**Your assignment**
Excluding any images, copy all of the lines below precisely as written.

[Dataset entries]
::::
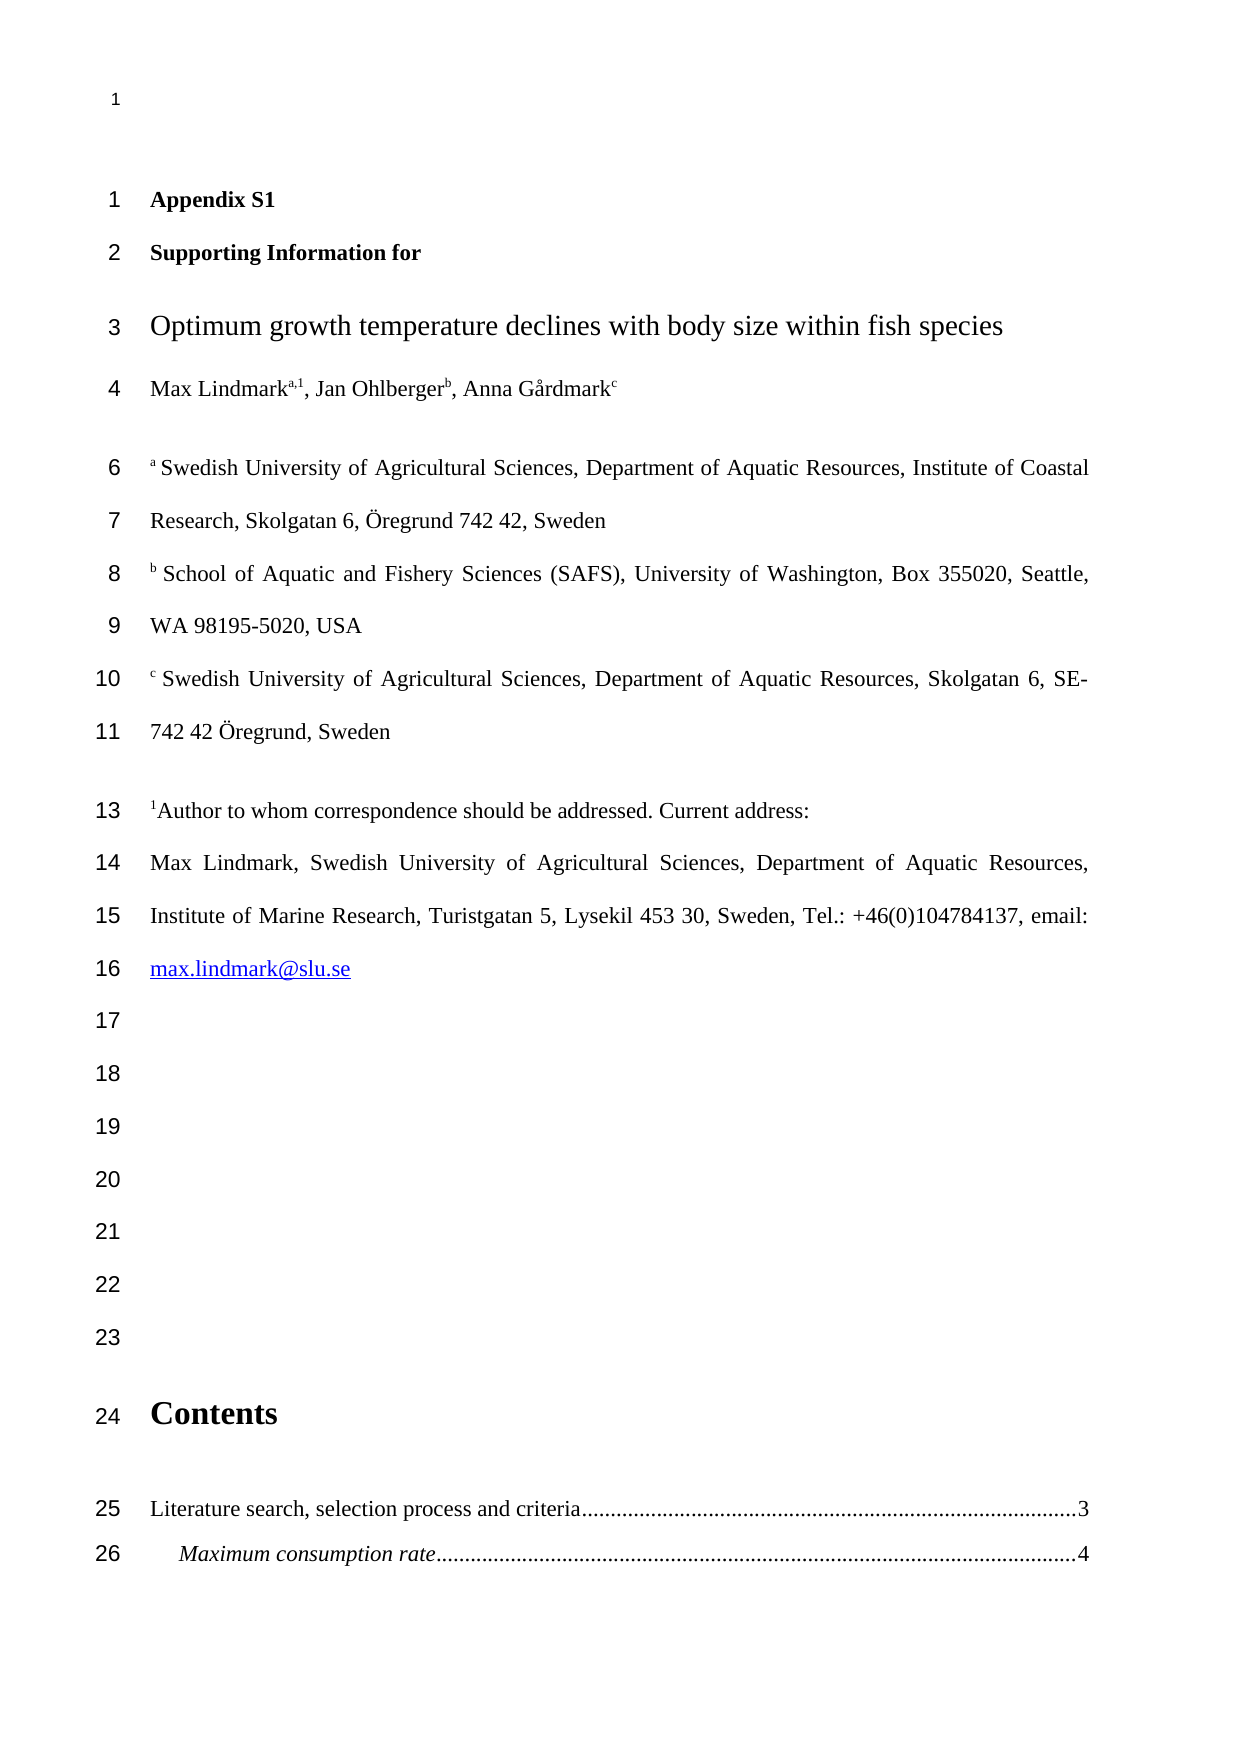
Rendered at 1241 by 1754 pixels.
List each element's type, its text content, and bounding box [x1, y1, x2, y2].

text Max Lindmark, Swedish University of Agricultural Sciences, Department of Aquatic Resources, Institute of Marine Research, Turistgatan 5, Lysekil 453 30, Sweden, Tel.: +46(0)104784137, email: max.lindmark@slu.se [150, 849, 1090, 981]
text Appendix S1 [150, 186, 1090, 212]
text Supporting Information for [150, 239, 1090, 265]
text c Swedish University of Agricultural Sciences, Department of Aquatic Resources, Skolgatan 6, SE-742 42 Öregrund, Sweden [150, 665, 1090, 744]
text Optimum growth temperature declines with body size within fish species [150, 308, 1090, 342]
text Max Lindmarka,1, Jan Ohlbergerb, Anna Gårdmarkc [150, 375, 1090, 401]
text b School of Aquatic and Fishery Sciences (SAFS), University of Washington, Box 355020, Seattle, WA 98195-5020, USA [150, 559, 1090, 639]
text a Swedish University of Agricultural Sciences, Department of Aquatic Resources, Institute of Coastal Research, Skolgatan 6, Öregrund 742 42, Sweden [150, 454, 1090, 533]
text 1Author to whom correspondence should be addressed. Current address: [150, 797, 1090, 823]
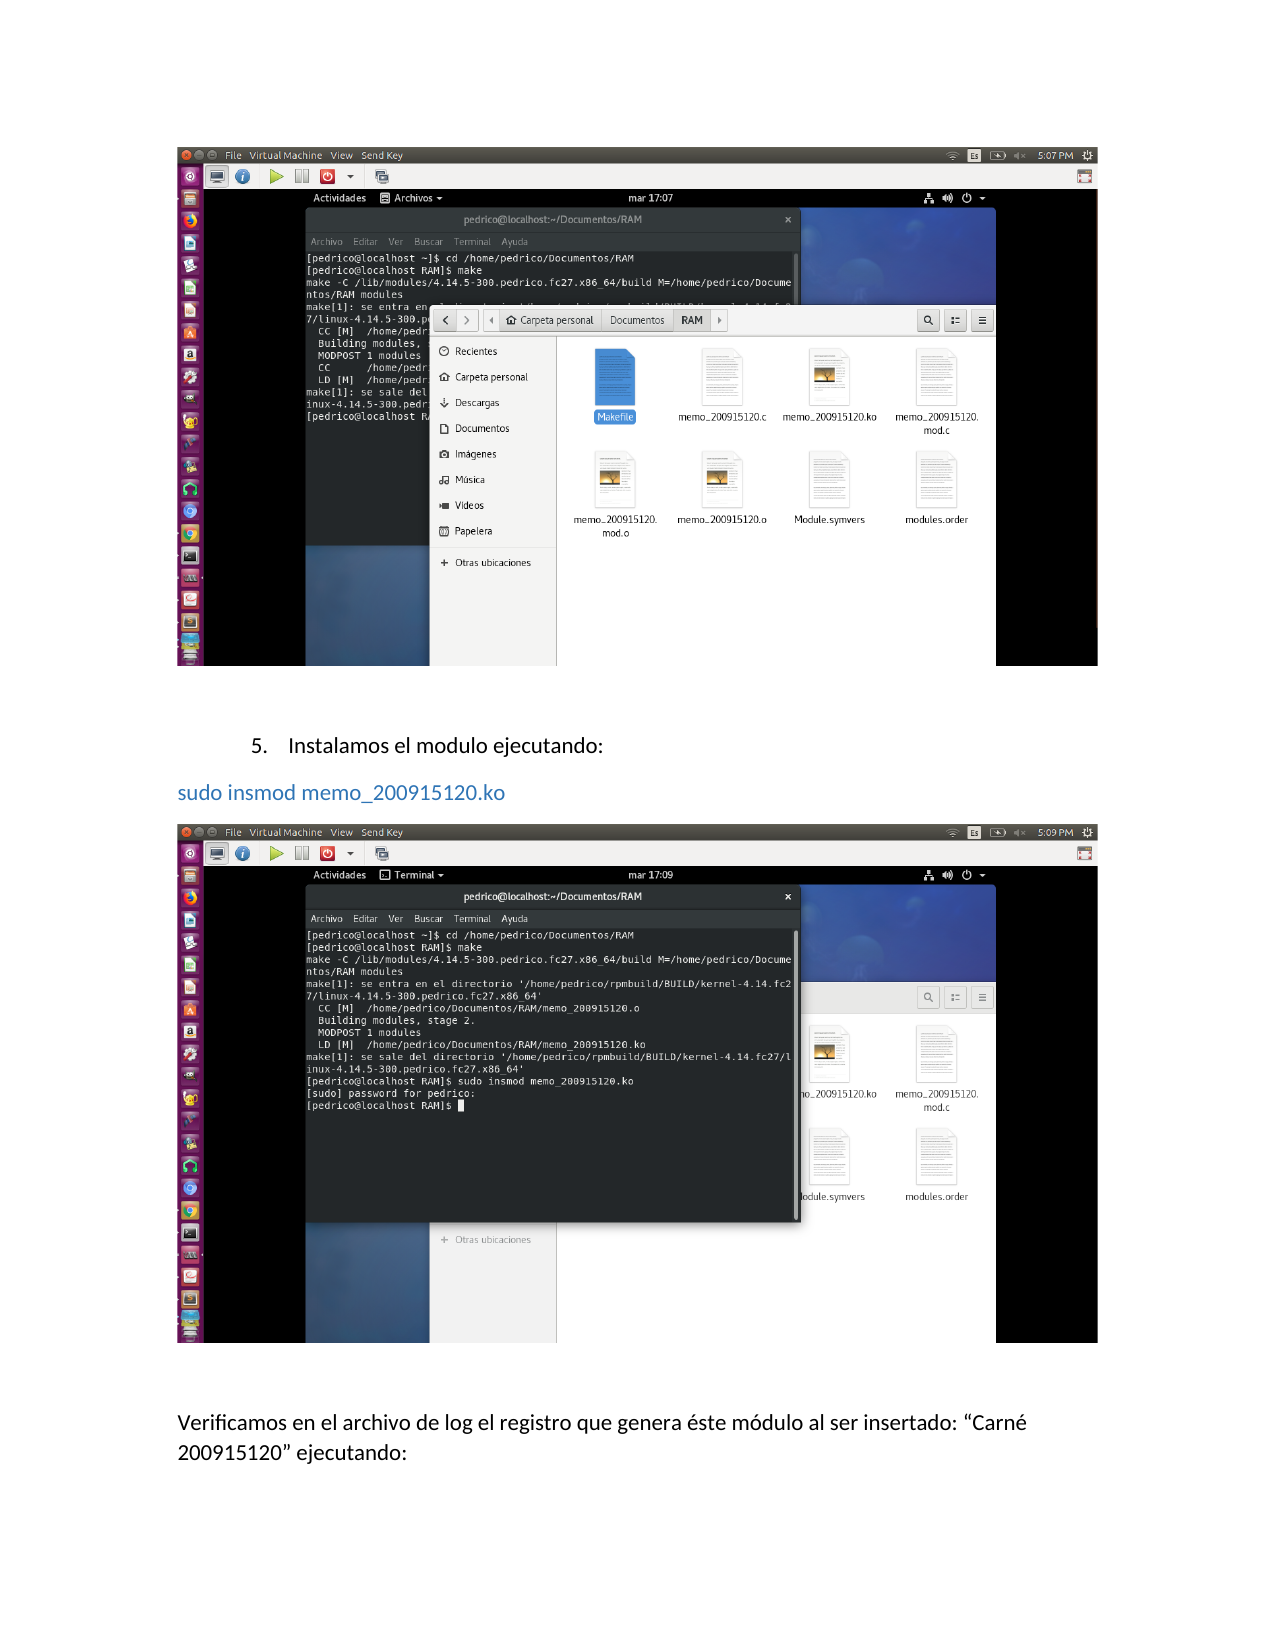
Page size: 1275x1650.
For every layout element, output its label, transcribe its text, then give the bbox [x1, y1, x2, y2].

text Verificamos en el archivo de log el registro que genera éste módulo al ser insertado: “Carné 200915120” ejecutando: [177, 1408, 1098, 1466]
text sudo insmod memo_200915120.ko [177, 778, 1098, 806]
list Instalamos el modulo ejecutando: [251, 731, 1098, 759]
picture [177, 147, 1098, 666]
picture [177, 824, 1098, 1343]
::::
**Written response**
Rendered at 1241 by 1754 pixels.
List each element's type, its text content, and bounding box [x1, y1, x2, y2].

text Max Lindmark, Swedish University of Agricultural Sciences, Department of Aquatic Resources, Institute of Marine Research, Turistgatan 5, Lysekil 453 30, Sweden, Tel.: +46(0)104784137, email: max.lindmark@slu.se [150, 849, 1090, 981]
text Appendix S1 [150, 186, 1090, 212]
text Supporting Information for [150, 239, 1090, 265]
text c Swedish University of Agricultural Sciences, Department of Aquatic Resources, Skolgatan 6, SE-742 42 Öregrund, Sweden [150, 665, 1090, 744]
text Optimum growth temperature declines with body size within fish species [150, 308, 1090, 342]
text Max Lindmarka,1, Jan Ohlbergerb, Anna Gårdmarkc [150, 375, 1090, 401]
text b School of Aquatic and Fishery Sciences (SAFS), University of Washington, Box 355020, Seattle, WA 98195-5020, USA [150, 559, 1090, 639]
text a Swedish University of Agricultural Sciences, Department of Aquatic Resources, Institute of Coastal Research, Skolgatan 6, Öregrund 742 42, Sweden [150, 454, 1090, 533]
text 1Author to whom correspondence should be addressed. Current address: [150, 797, 1090, 823]
Page size: 1275x1650.
For every layout element, output its label, transcribe its text, then give the bbox [x1, y1, x2, y2].

text Verificamos en el archivo de log el registro que genera éste módulo al ser insertado: “Carné 200915120” ejecutando: [177, 1408, 1098, 1466]
text sudo insmod memo_200915120.ko [177, 778, 1098, 806]
list Instalamos el modulo ejecutando: [251, 731, 1098, 759]
picture [177, 147, 1098, 666]
picture [177, 824, 1098, 1343]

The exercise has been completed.